_WHAT YOU NEED TO DO_
Reproduce each of the following lines precisely, with no changes.

>>>

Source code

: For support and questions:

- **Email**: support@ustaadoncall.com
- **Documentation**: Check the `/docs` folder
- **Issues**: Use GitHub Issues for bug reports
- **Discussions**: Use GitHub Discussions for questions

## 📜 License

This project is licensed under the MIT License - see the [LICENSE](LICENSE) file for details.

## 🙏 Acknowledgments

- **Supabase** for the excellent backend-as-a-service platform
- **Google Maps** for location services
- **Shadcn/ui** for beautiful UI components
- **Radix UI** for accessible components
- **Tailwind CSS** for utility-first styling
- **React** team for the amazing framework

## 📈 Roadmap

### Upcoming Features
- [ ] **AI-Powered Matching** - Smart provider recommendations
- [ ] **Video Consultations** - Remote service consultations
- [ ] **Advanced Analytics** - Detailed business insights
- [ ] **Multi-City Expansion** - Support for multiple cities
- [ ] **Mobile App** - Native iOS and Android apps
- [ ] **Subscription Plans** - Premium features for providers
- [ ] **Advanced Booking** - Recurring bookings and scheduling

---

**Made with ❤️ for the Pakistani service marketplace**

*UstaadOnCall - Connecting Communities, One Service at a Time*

<<<

_TASK RESPONSE_
Source code

: For support and questions:

- **Email**: support@ustaadoncall.com
- **Documentation**: Check the `/docs` folder
- **Issues**: Use GitHub Issues for bug reports
- **Discussions**: Use GitHub Discussions for questions

## 📜 License

This project is licensed under the MIT License - see the [LICENSE](LICENSE) file for details.

## 🙏 Acknowledgments

- **Supabase** for the excellent backend-as-a-service platform
- **Google Maps** for location services
- **Shadcn/ui** for beautiful UI components
- **Radix UI** for accessible components
- **Tailwind CSS** for utility-first styling
- **React** team for the amazing framework

## 📈 Roadmap

### Upcoming Features
- [ ] **AI-Powered Matching** - Smart provider recommendations
- [ ] **Video Consultations** - Remote service consultations
- [ ] **Advanced Analytics** - Detailed business insights
- [ ] **Multi-City Expansion** - Support for multiple cities
- [ ] **Mobile App** - Native iOS and Android apps
- [ ] **Subscription Plans** - Premium features for providers
- [ ] **Advanced Booking** - Recurring bookings and scheduling

---

**Made with ❤️ for the Pakistani service marketplace**

*UstaadOnCall - Connecting Communities, One Service at a Time*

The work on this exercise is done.